# Dataset extract
'''
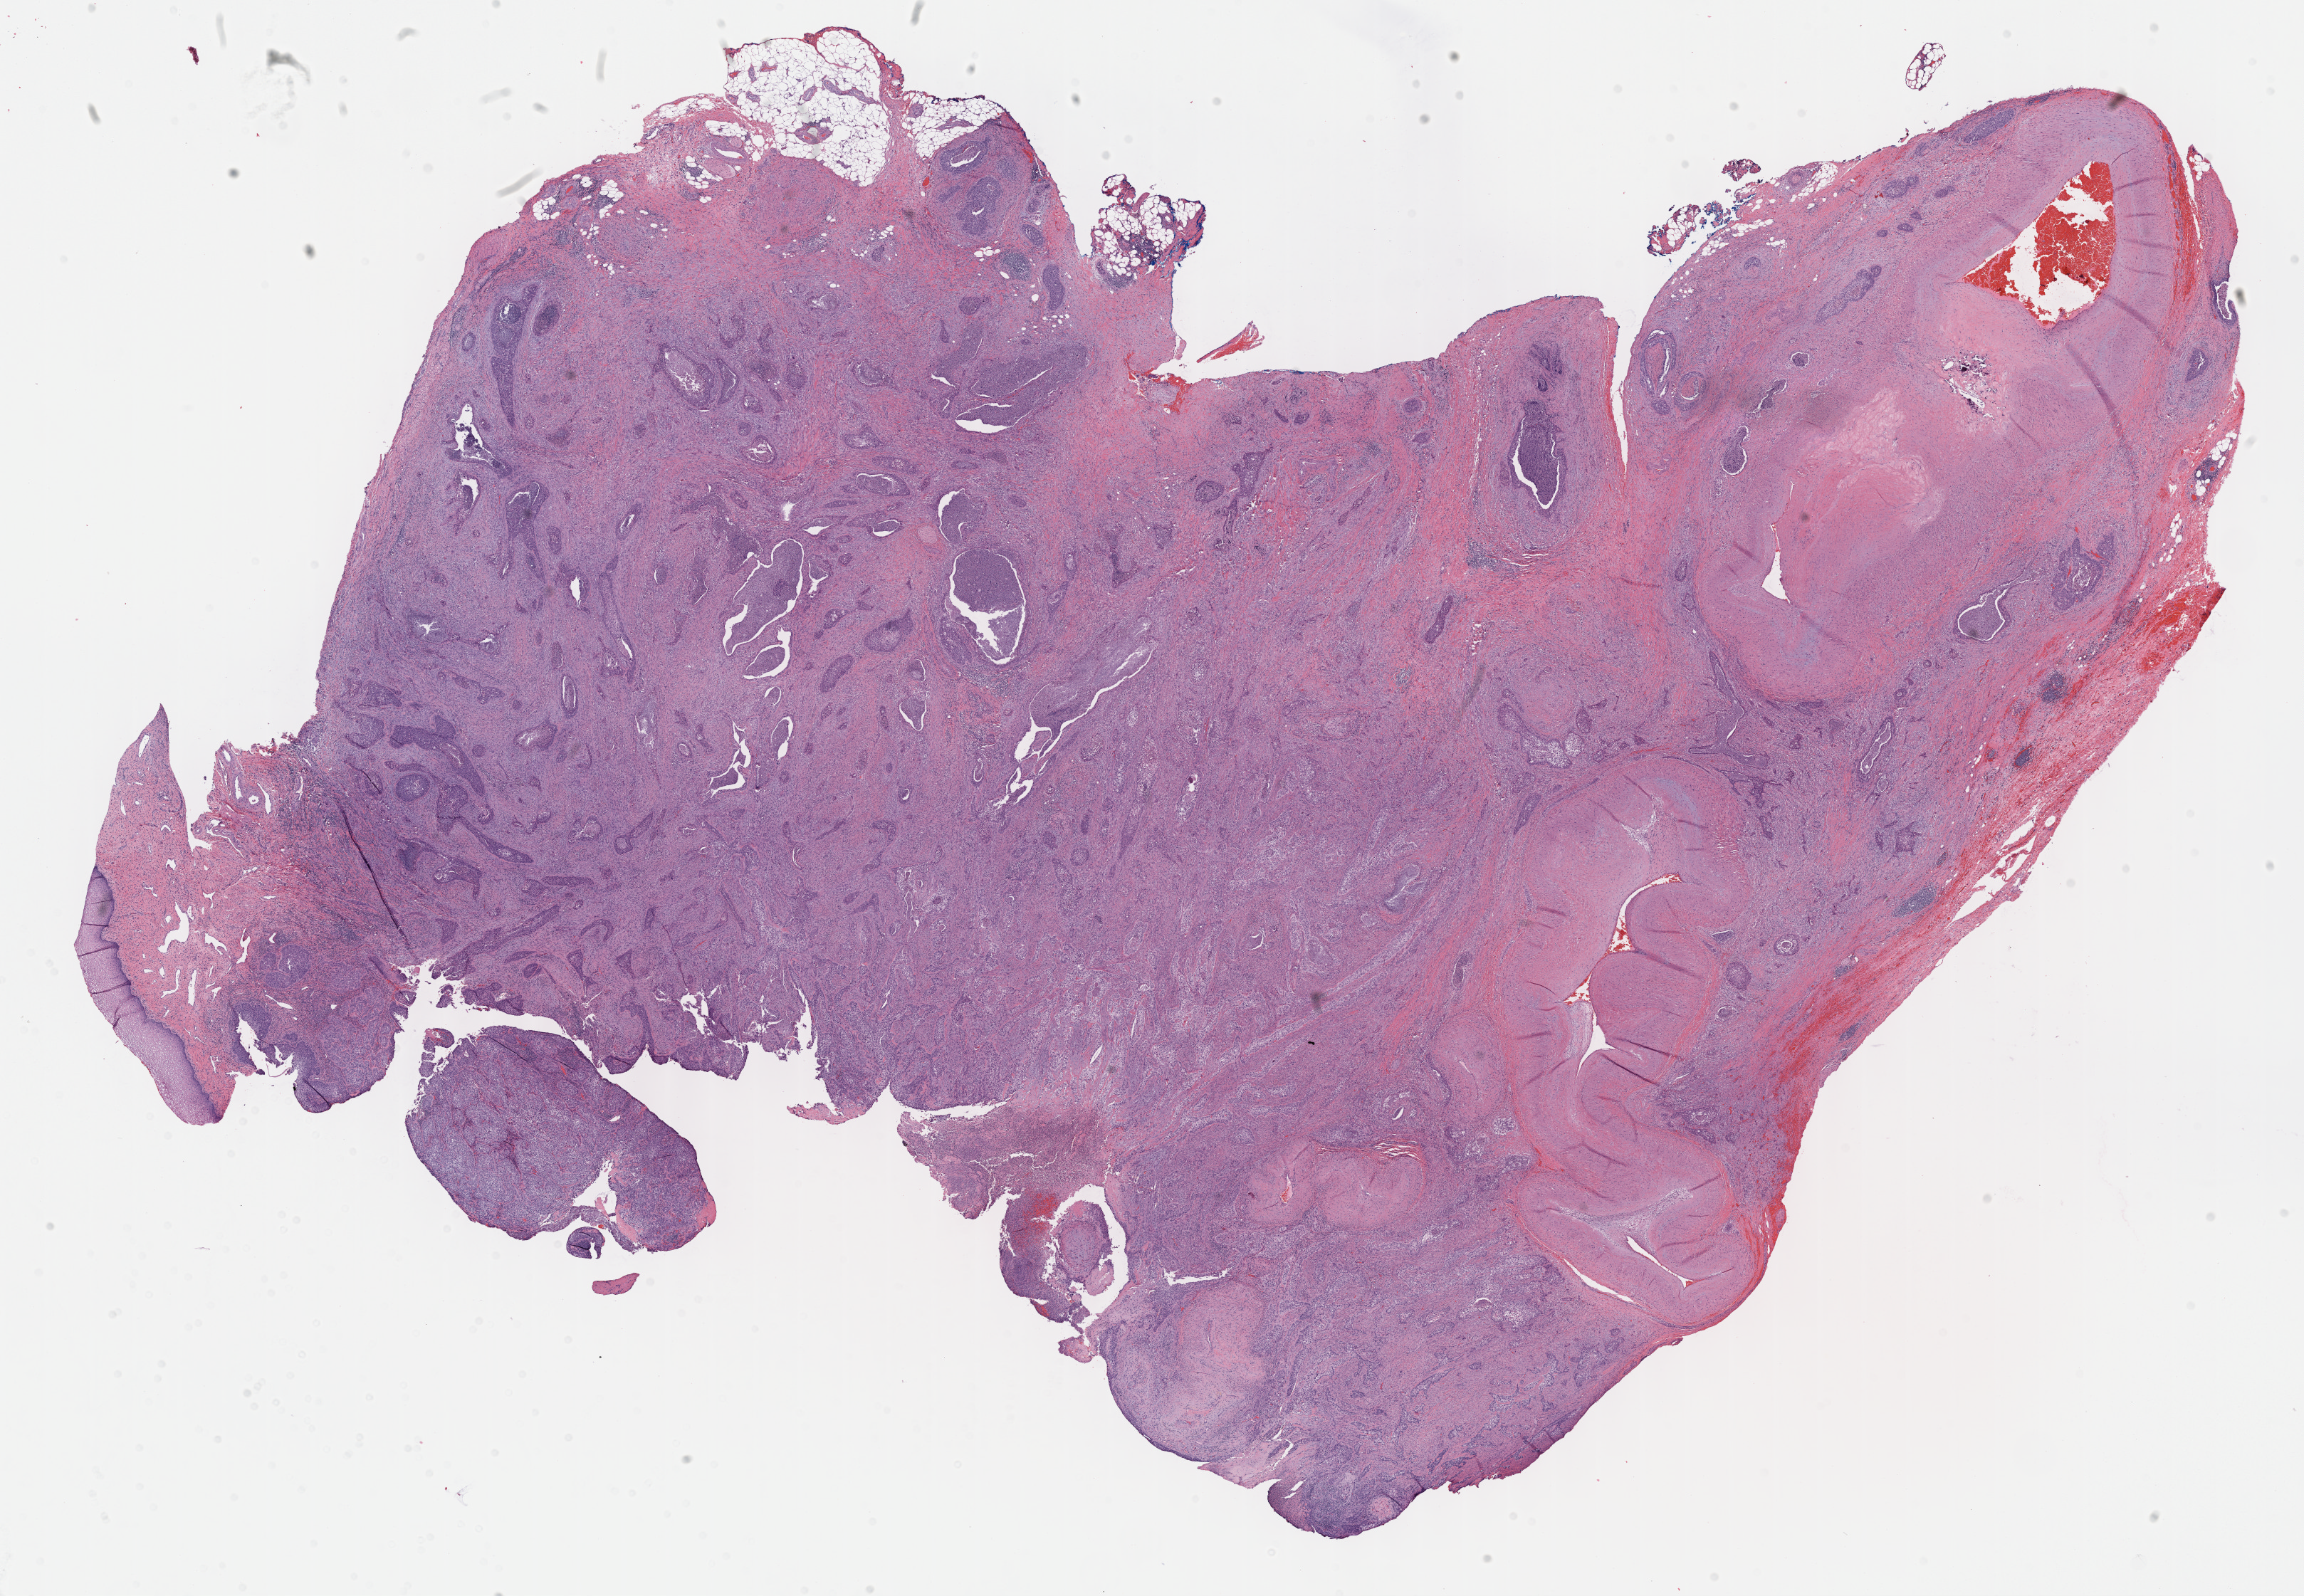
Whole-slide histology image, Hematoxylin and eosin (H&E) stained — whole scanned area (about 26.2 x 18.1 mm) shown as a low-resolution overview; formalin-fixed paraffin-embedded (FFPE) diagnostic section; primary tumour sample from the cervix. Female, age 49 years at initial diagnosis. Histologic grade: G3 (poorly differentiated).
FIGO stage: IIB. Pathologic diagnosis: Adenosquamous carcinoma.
'''
'''
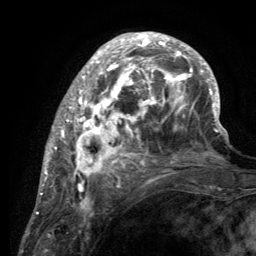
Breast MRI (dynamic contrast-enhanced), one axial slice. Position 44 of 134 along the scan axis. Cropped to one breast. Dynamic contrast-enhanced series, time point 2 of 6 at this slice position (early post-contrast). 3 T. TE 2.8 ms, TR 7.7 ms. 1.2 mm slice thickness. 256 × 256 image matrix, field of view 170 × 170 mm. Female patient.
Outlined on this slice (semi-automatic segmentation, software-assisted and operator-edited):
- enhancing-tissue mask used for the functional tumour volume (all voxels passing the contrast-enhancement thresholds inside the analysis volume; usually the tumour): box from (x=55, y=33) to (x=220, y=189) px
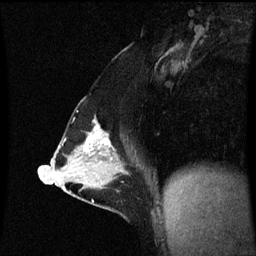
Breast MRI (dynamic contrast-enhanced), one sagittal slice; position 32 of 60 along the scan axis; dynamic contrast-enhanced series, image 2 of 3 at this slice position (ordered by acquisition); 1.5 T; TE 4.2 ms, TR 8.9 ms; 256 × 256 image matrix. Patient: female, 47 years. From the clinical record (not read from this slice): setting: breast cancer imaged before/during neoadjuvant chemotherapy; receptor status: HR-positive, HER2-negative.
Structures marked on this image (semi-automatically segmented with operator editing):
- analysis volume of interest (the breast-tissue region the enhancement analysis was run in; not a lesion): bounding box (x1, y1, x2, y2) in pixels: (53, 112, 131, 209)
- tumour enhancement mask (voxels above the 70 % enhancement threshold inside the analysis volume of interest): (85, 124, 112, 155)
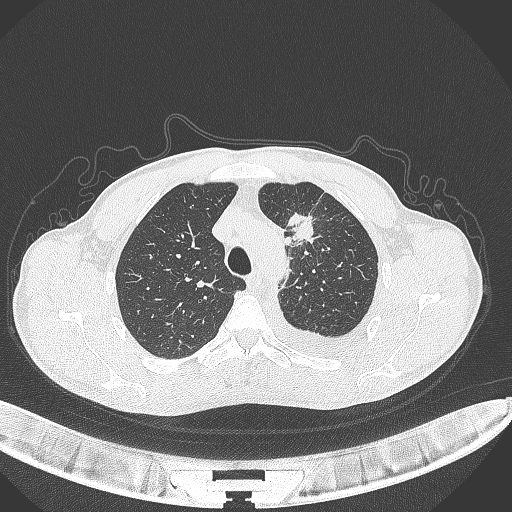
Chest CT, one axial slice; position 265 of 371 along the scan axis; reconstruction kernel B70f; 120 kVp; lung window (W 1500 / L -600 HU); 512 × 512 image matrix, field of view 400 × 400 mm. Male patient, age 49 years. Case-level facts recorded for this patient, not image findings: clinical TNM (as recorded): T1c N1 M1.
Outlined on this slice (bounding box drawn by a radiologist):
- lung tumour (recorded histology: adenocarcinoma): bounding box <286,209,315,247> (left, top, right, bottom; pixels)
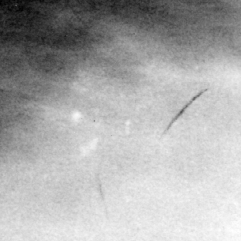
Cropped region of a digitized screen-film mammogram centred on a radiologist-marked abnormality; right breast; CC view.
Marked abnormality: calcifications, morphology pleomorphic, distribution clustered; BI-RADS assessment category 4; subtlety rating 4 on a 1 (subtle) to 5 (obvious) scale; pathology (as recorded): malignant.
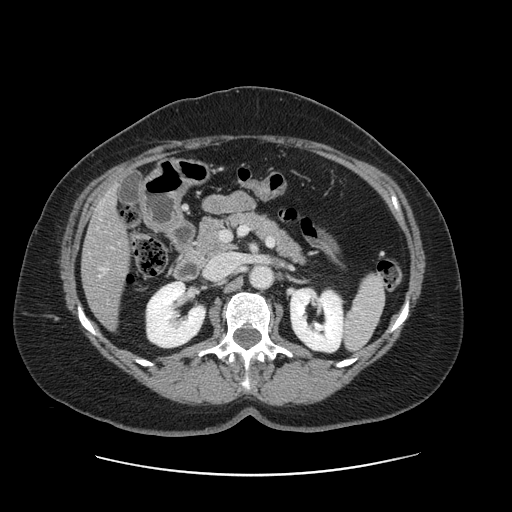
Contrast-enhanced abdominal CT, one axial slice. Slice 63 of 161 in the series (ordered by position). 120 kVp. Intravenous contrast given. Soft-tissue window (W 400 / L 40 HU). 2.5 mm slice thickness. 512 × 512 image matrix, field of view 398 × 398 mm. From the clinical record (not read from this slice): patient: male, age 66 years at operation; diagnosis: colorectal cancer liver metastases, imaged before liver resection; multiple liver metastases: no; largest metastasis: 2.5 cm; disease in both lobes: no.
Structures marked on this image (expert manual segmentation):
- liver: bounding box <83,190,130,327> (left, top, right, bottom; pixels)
'''
# Exercise description
Each line from the one that contains "Marked abnormality: calcifications, morphology" down to the one that contains "Contrast-enhanced abdominal CT, one" is to be returned exactly as it stands above, both ends included, with pictures removed.

# Answer section
Marked abnormality: calcifications, morphology pleomorphic, distribution clustered; BI-RADS assessment category 4; subtlety rating 4 on a 1 (subtle) to 5 (obvious) scale; pathology (as recorded): malignant.
Contrast-enhanced abdominal CT, one axial slice. Slice 63 of 161 in the series (ordered by position). 120 kVp. Intravenous contrast given. Soft-tissue window (W 400 / L 40 HU). 2.5 mm slice thickness. 512 × 512 image matrix, field of view 398 × 398 mm. From the clinical record (not read from this slice): patient: male, age 66 years at operation; diagnosis: colorectal cancer liver metastases, imaged before liver resection; multiple liver metastases: no; largest metastasis: 2.5 cm; disease in both lobes: no.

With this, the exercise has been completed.